KevinSim wrote: ↑Mon Jan 16, 2023 2:28 am
Chap, I can't agree with that until I understand what you're saying. You said the Egyptologists made plain their view that none of the material Smith produced beared any relation to ancient Egyptian. Well, of course it bore no relation to ancient Egyptian. What Smith produced was English, not ancient Egyptian.
OK, rephrased to clarify (bold text is modified):
"No-one disputes that Joseph Smith, a person of little education and convicted 'glass looker' from upper-state New York who claimed to have had visions of divinities and been given direct revelations from those entities, bought some Egyptian mummies from a travelling showman, and hence obtained some funerary papyri that accompanied them. Then, although he had never studied ancient Egyptian as a language, or its hieroglyphic writing system, he produced a text which purported to be a translation of the writing on some of those papyri, accompanied by various study aids. He represented these texts as being in part the work of the biblical figure Abraham. A series of non-LDS Egyptologists have made plain their view that none of the material Joseph Smith produced bears any relation to
an ancient Egyptian original text. The most detailed Egyptological study of the question is that of the late Robert Ritner, and it comes to the same conclusions as his predecessors, but argued in greater detail and at full length."
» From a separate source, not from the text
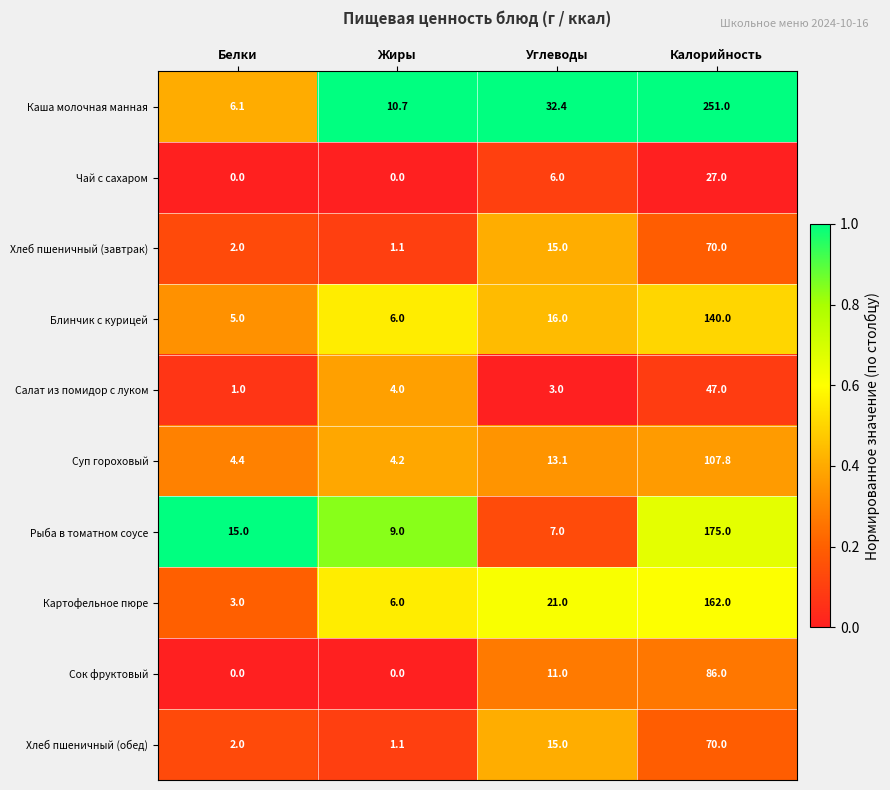

Which series changed the most between Углеводы and Калорийность?

Каша молочная манная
As for your last sentence, Smith did indeed produce a work that purported to explain the ancient Egyptian language at some length and with copious examples. See his:
Grammar and Alphabet of the Egyptian Language, circa July–circa November 1835
in the Joseph Smith Papers. A specimen is shown here:
11 ✦
✦ This character shown dissected
✦
✦36 Kiah brah oam.37 Coming down from the beginning— right by birth— and also by blessing, and by promise— promises made; a father of many nations; a prince of peace; one who keeps the com mandment of God; a patriarch; a rightful heir; a high priest.38
✦ [3.15]39 Iota nitahveh ah que.40 Its signification is increased five times from the fourth.41
✦ [1.1]42 Ah lish43 The first Being— supreme intillegence; supreme power; supreme glory= supreme Justice; supreme mercy without begining of life or end of life comprehending all things, seeing all things: the invisible and eter[n]al godhead.
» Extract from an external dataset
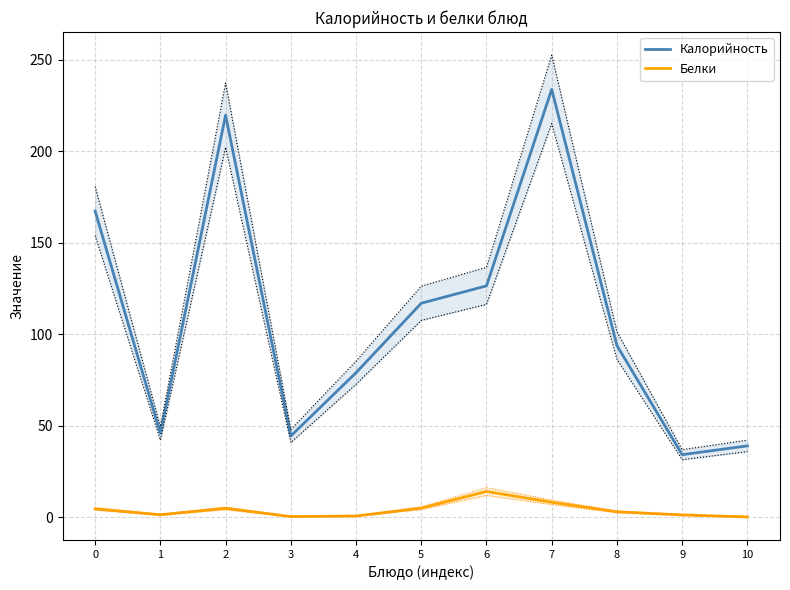

At which category does Калорийность reach its first local valley?

1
✦ [1.2] Phah eh. The first man, or Adam coming from Adam. Keys44 or right over Patriarchal right by appointment.
✦ [1.3] Phaah.45 The Largest riegn, the greatest dominion, possessions or power.
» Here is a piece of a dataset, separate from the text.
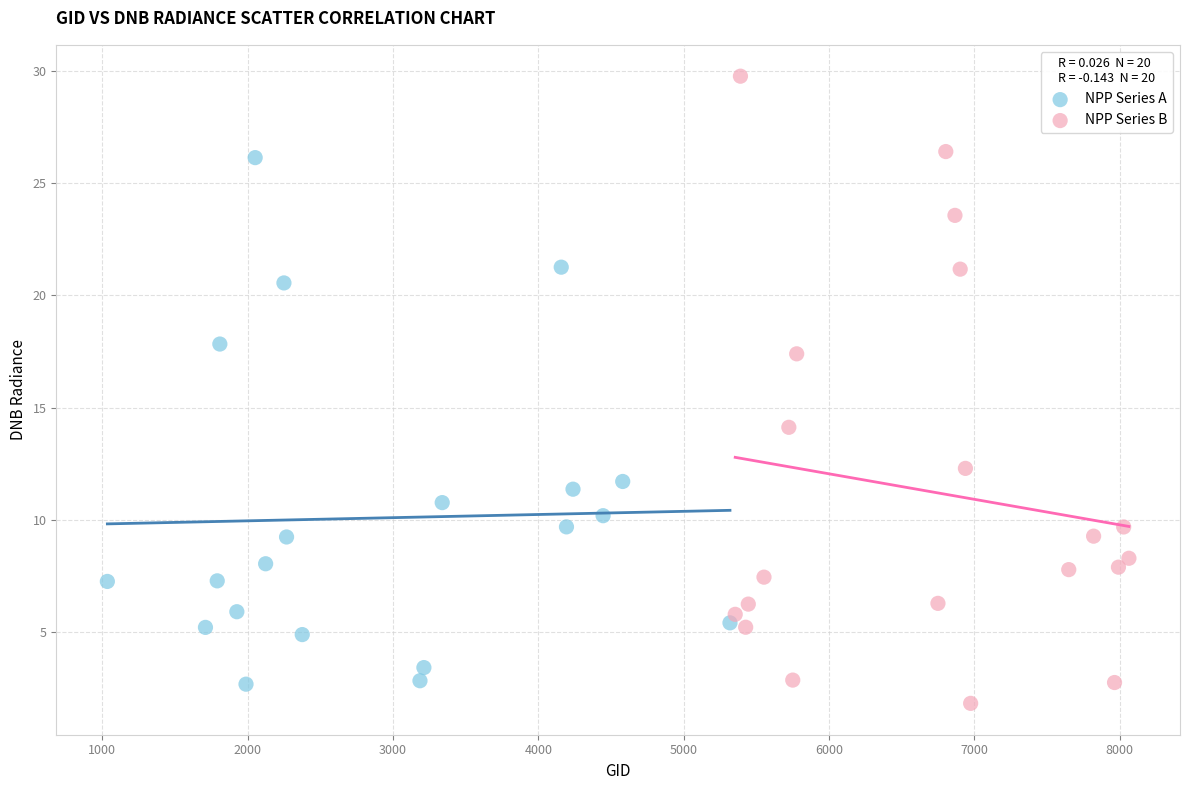

Which series has the widest spread of Y values?

NPP Series B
✦ ✦ [1.4a, b] Phah ho e oop—46 A king who has universal
✦47 dominion, over all the earth.
✦ [1.5] Ho oop hah48 Queen Kah tou mun,49 a distinction of of Royal <female> lineage or descent, from
[p. 3]
5th D
her whom Egypt was discovered while it was under water, who was the daughter of Ham.— a lineage with whom a record of the fathers was intrusted by the tradition of Ham and accordding to the tradition of their elders; by who<m> also the tradition of the art of embalming in was kept.
A few years ago, I took the trouble to study an introductory text on Middle Egyptian and the hieroglyphic writing system, which took me to the level where I could read fairly standard tomb inscriptions, and a few other easy texts (I am out of practice now). What I learned then confirmed – if any confirmation were needed – that the Egyptologists who dismiss Smith's "Egyptian" as nonsense are correct.